Long before this pandemic developed, the problem was no longer one of balancing budgets and limiting deficits. It was to exist and to assert oneself in a world where each of the biggest players is suddenly playing its card, and that is not all.

Since the far right turned the tables in Germany and Spain, the most rigorous European has had to admit, even in Berlin, that austerity could kill the economy by sowing social discontent and overturning the political chessboard. The Yellow Vests, Vox and AfD had thus shaken three decades of neo-liberal certainties at the very moment when German industry rediscovered a fragility that returned the budgetary weapon the right to be used.
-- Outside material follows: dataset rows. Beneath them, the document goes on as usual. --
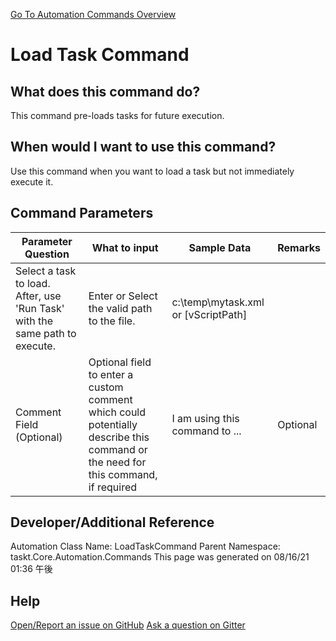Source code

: <!--TITLE: Load Task Command -->
<!-- SUBTITLE: a command in the Task Commands group. -->
[Go To Automation Commands Overview](/automation-commands.md)


# Load Task Command


## What does this command do?
This command pre-loads tasks for future execution.


## When would I want to use this command?
Use this command when you want to load a task but not immediately execute it.


## Command Parameters
| Parameter Question   	| What to input  	|  Sample Data 	| Remarks  	|
| ---                    | ---               | ---           | ---       |
|Select a task to load. After, use 'Run Task' with the same path to execute.|Enter or Select the valid path to the file.|c:\temp\mytask.xml or [vScriptPath]||
|Comment Field (Optional)|Optional field to enter a custom comment which could potentially describe this command or the need for this command, if required|I am using this command to ...|Optional|






## Developer/Additional Reference
Automation Class Name: LoadTaskCommand
Parent Namespace: taskt.Core.Automation.Commands
This page was generated on 08/16/21 01:36 午後


## Help
[Open/Report an issue on GitHub](https://github.com/saucepleez/taskt/issues/new)
[Ask a question on Gitter](https://gitter.im/taskt-rpa/Lobby)

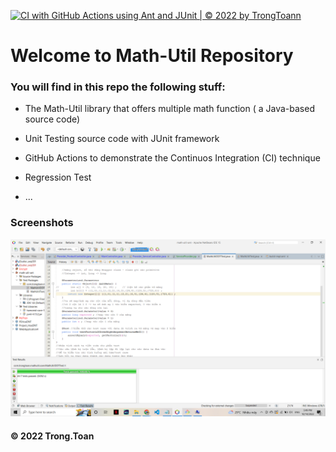 [![CI with GitHub Actions using Ant and JUnit | © 2022 by TrongToann](https://github.com/TrongToann/math-util-ant/actions/workflows/ci-junit.yml/badge.svg)](https://github.com/TrongToann/math-util-ant/actions/workflows/ci-junit.yml)

# Welcome to Math-Util Repository

### You will find in this repo the following stuff:

* The Math-Util library that offers multiple math function ( a
  Java-based source code)
* Unit Testing source code with JUnit framework

* GitHub Actions to demonstrate the Continuos Integration (CI) technique
* Regression Test  
* ...

### Screenshots

![Source code with JUnit](https://github.com/TrongToann/math-util-ant/blob/main/image/DDTwithJunit.png)

#### © 2022 Trong.Toan
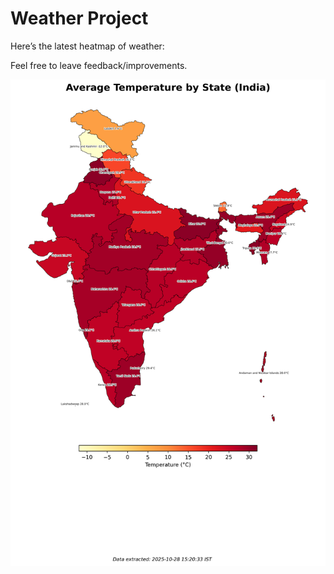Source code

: # Weather Project

Here’s the latest heatmap of weather:

Feel free to leave feedback/improvements.

![India Heatmap](docs/assets/india_heatmap.png?v=0091EB)
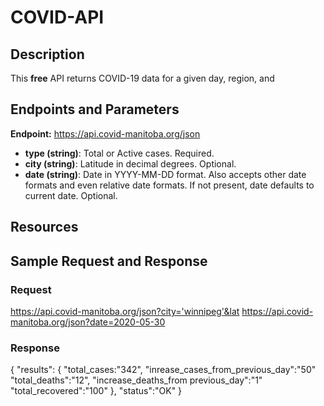 # COVID-API

## Description

This **free** API returns COVID-19 data for a given day, region, and 

## Endpoints and Parameters
**Endpoint:** https://api.covid-manitoba.org/json

* **type (string)**: Total or Active cases. Required.
* **city (string)**: Latitude in decimal degrees. Optional.
* **date (string)**: Date in YYYY-MM-DD format. Also accepts other date formats and even relative date formats. If not present, date defaults to current date. Optional.

## Resources

## Sample Request and Response

### Request
https://api.covid-manitoba.org/json?city='winnipeg'&lat
https://api.covid-manitoba.org/json?date=2020-05-30

### Response
  {
      "results":
      {
        "total_cases:"342",
        "inrease_cases_from_previous_day":"50"
        "total_deaths":"12",
        "increase_deaths_from previous_day":"1"
        "total_recovered":"100"
      },
       "status":"OK"
    }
The coronavirus had, in other words, not yet claimed a single victim in China when Keynes was starting to make his return, and it was no longer so indisputable that the State was the problem and not the solution; that, in a word, the merits of public power, social protection, industrial policies and joint investment were being rediscovered.

By de-demonising deficits and imposing the need for budgetary flexibility in the face of the pandemic, the coronavirus has only consolidated the end of the cycle which was opened by Margaret Thatcher’s first electoral victory and California’s anti-tax revolt in the 1970s. Forty years later, Europe is entering a new cycle and it would come as no surprise if the United States were to follow suit when, faced with a health catastrophe that has been predicted, it will discover the advantages of medical cover guaranteed to all by national solidarity and the merits of the European model preached by Bernie Sanders.

Yes, perhaps, it is not impossible, one might say, but for the time being, the European States are closing their borders and it is their governments, not the Commission, nor the Council or the Parliament, that are at work. True, but it is not just the states that are withdrawing. States are also isolating cities and regions, as China did before us. There is nothing absurd or alarming for our unity, and it is not surprising that national governments are in charge either, since there is no European government.

As regrettable as it may be, the Union is not a federation, not yet, and the key issue today is that the Commission, Germany, France, the Parliament and all the European capitals are converging around the idea that it is necessary, “whatever the cost”, to tackle the converging challenges through a common political will for joint investment and budgetary stimulus. This does not ensure immediate unanimity in the decision, but the turning point has been reached, that of a change of an era.